== Assigned task ==
Find each line in the material below that contains the word "value", and copy those lines out.

== Dataset records ==

[Start of section]

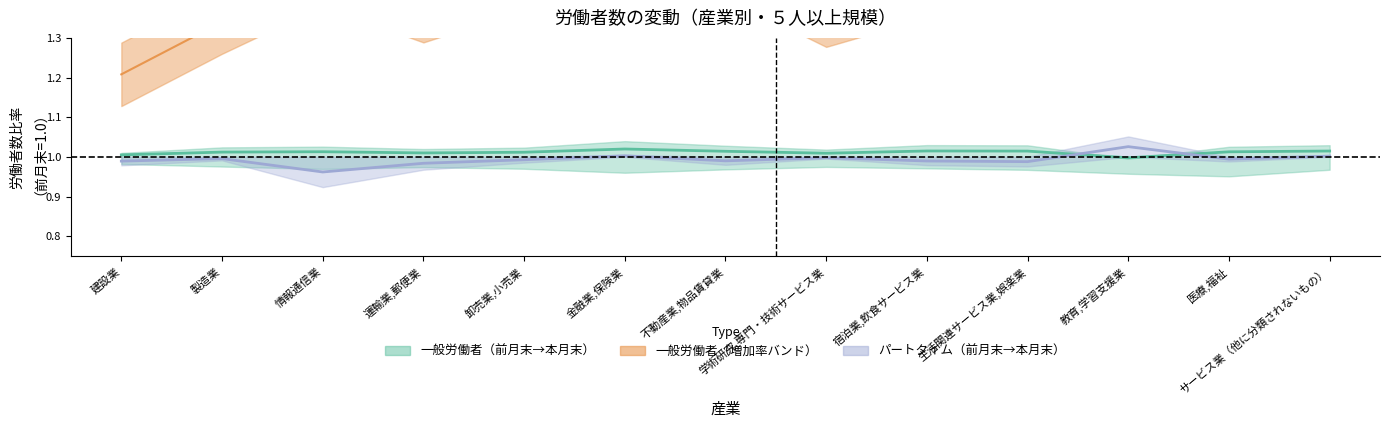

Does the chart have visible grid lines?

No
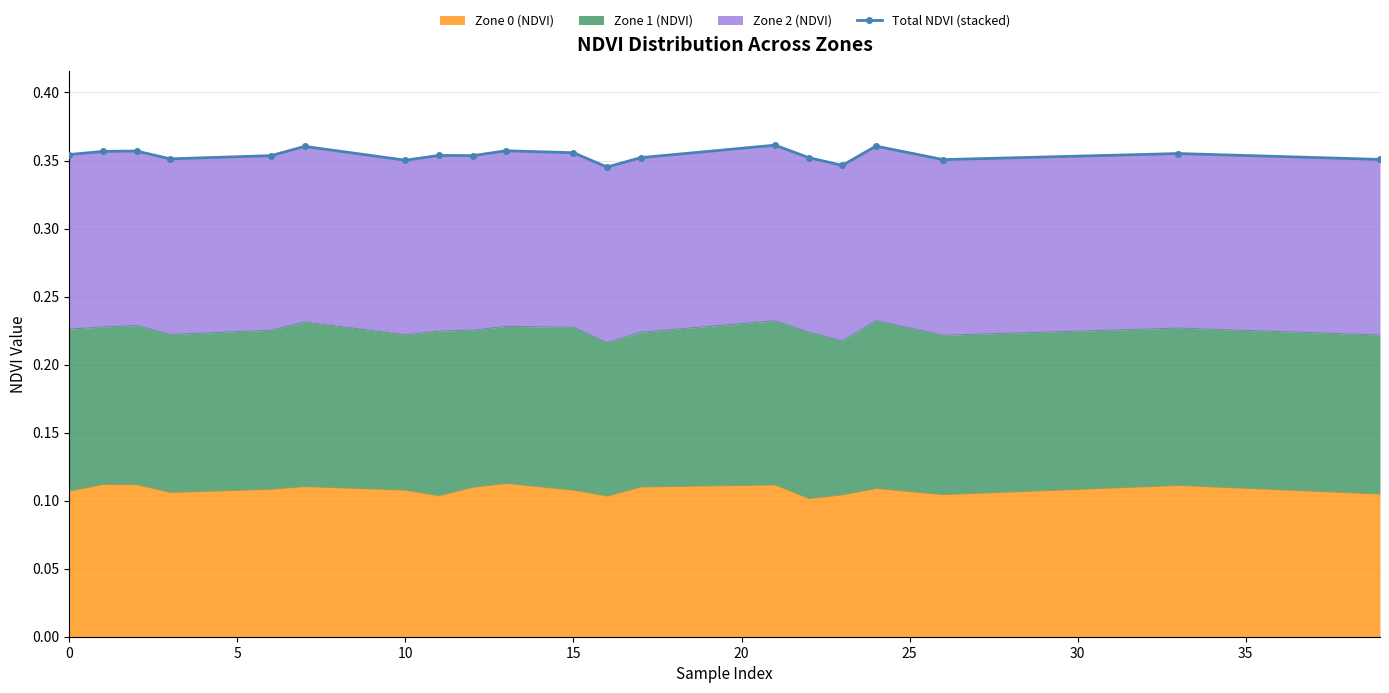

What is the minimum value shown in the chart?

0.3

[End of section]
[Start of section]

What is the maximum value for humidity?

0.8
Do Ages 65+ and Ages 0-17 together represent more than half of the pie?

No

[End of section]
[Start of section]

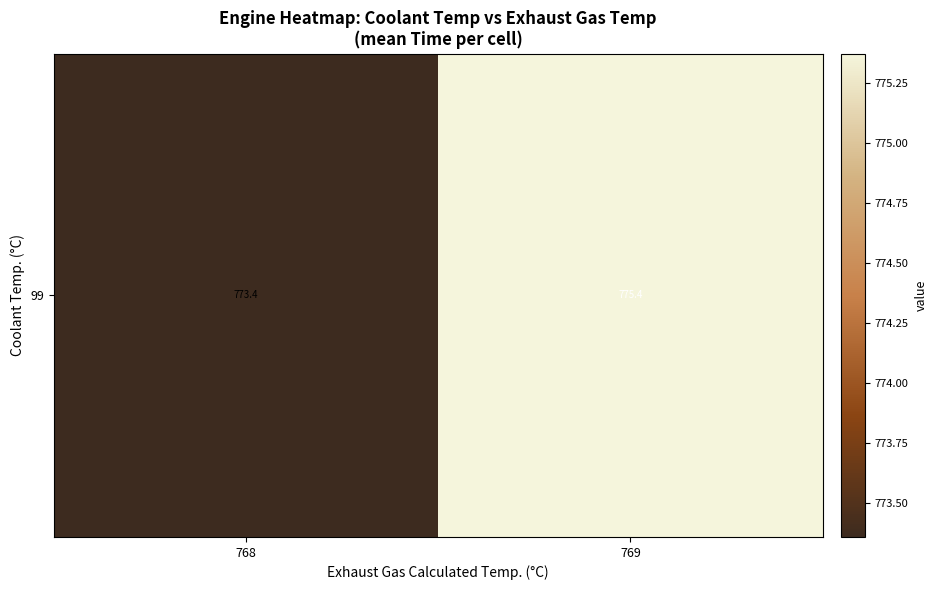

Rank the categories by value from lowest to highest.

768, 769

[End of section]

== Solution ==
What is the minimum value shown in the chart?
What is the maximum value for humidity?
Rank the categories by value from lowest to highest.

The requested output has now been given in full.